5. Describe which two types of correlation you could use if $$x$$ is an ordered ranking.
6. Describe the role of sample size and sampling frequency in the distribution of sampling means for a random variable.
7. Describe what a standard error of a statistic is and how it can be used to determine a confidence interval for the true population statistic.
8. If we conduct a t-test on the null hypothesis that $$x$$ and $$y$$ are drawn from populations with the same mean, describe what a p-value of 0.01 means.
9. Extension: The sum of variance law states that, for independent random variables $$x$$ and $$y$$, $$\mathrm{Var}(x \pm y) = \mathrm{Var}(x) + \mathrm{Var}(y)$$. Use this together with the identity from Exercise 3 to derive the formula for the standard error of the mean of $$x = x_1, x_2, ..., x_n$$:

$SE = \frac{\sigma(x)}{\sqrt{n}}$

1. Extension: In a similar way to Exercise 9, show that the standard error for the difference between the means of $$x$$ and $$y$$ is

$\sqrt{\frac{\sigma(x)^2}{n} + \frac{\sigma(y)^2}{m}}$

### 3.5.2 Data exercises

For these exercises, load the charity_donation dataset via the peopleanalyticsdata package, or download it from the internet14. This dataset contains information on a sample of individuals who made donations to a nature charity.
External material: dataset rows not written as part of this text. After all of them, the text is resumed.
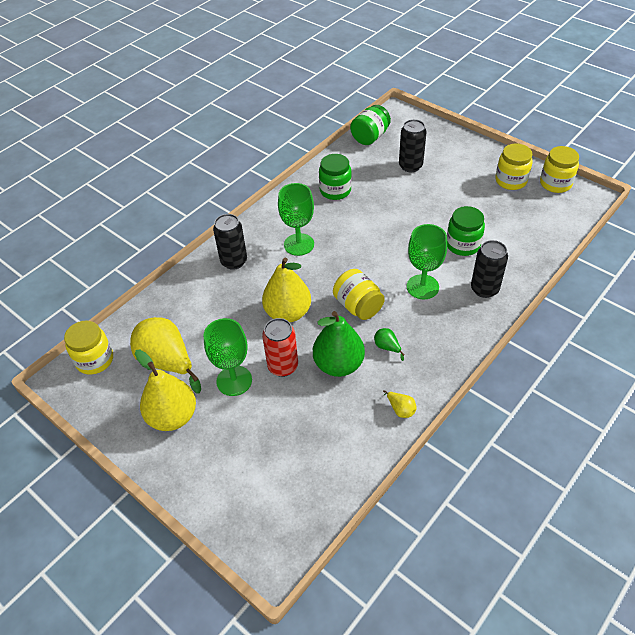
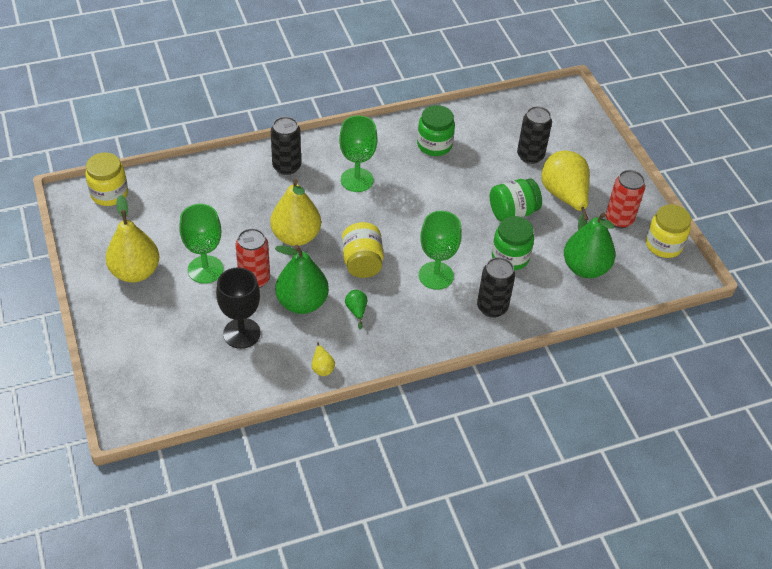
camera: 25 degrees right, 0 degrees up
(167, 362) = (164, 226): yellow pear -> yellow pear (564, 197)
(310, 419) = (241, 333): none -> black goblet
(370, 137) = (516, 107): green jar -> green jar (512, 212)
(510, 181) = (619, 219): yellow jar -> red can
(520, 226) = (585, 268): none -> green pear

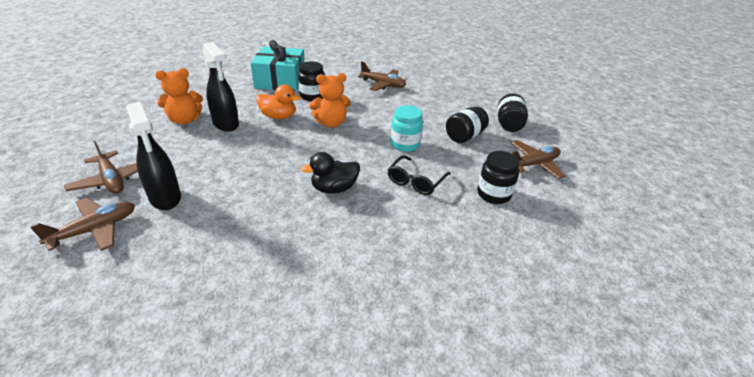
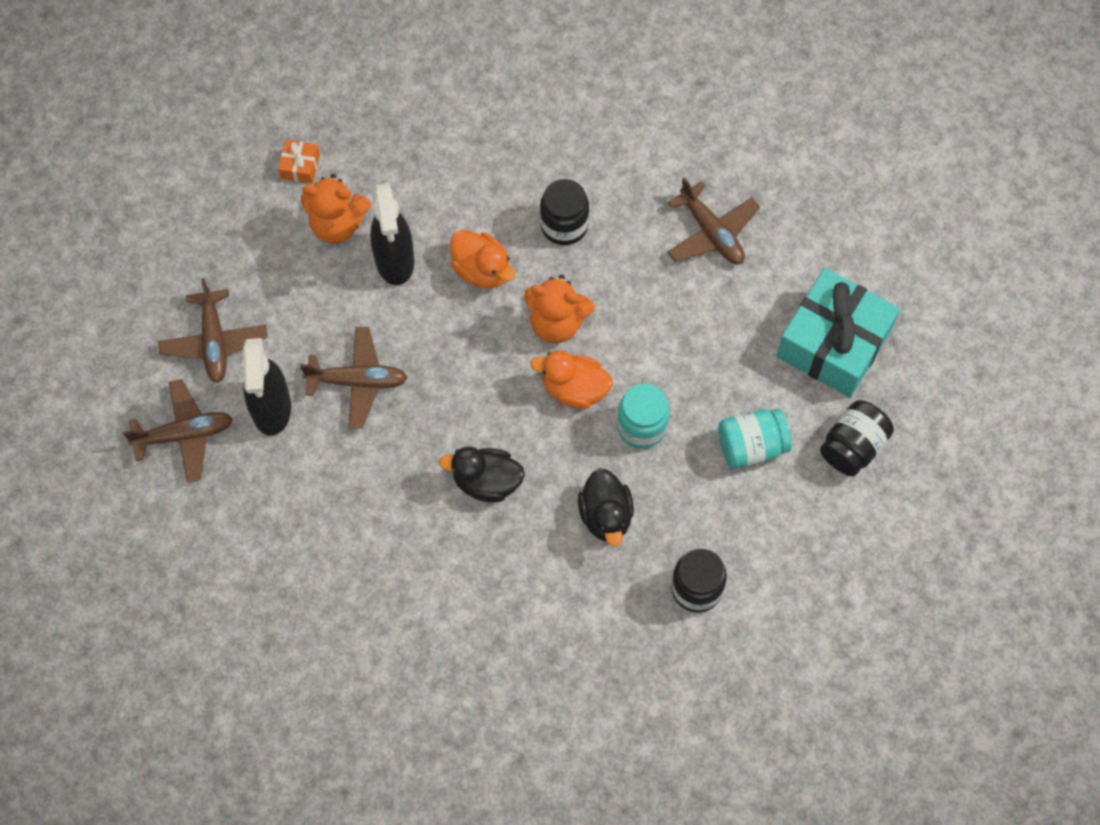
camera: 30 degrees right, 30 degrees up
(154, 107) = (300, 166): none -> orange gift
(280, 80) = (531, 148): turquoise gift -> turquoise gift (833, 343)
(358, 141) = (574, 389): none -> orange duck
(416, 181) = (606, 516): black glasses -> black duck
(464, 136) = (751, 446): black jar -> turquoise jar
(533, 164) = (808, 557): brown plane -> brown plane (357, 381)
1. Calculate the mean total_donations from the data set.
2. Calculate the sample variance for total_donation and convert this to a population variance.
3. Calculate the sample standard deviation for total_donations and verify that it is the same as the square root of the sample variance.
4. Calculate the sample correlation between total_donations and time_donating. By using an appropriate hypothesis test, determine if these two variables are independent in the overall population.
5. Calculate the mean and the standard error of the mean for the first 20 entries of total_donations.
6. Calculate the mean and the standard error of the mean for the first 50 entries of total_donations. Verify that the standard error is less than in Exercise 5.
7. By using an appropriate hypothesis test, determine if the mean age of those who made a recent donation is different from those who did not.
8. By using an appropriate hypothesis test, determine if there is a difference in whether or not a recent donation was made according to where people reside.
9. Extension: By using an appropriate hypothesis test, determine if the age of those who have recently donated is at least 10 years older than those who have not recently donated in the population.
10. Extension: By using an appropriate hypothesis test, determine if the average donation amount is at least ten dollars higher for those who recently donated versus those who did not. Retest for twenty dollars higher.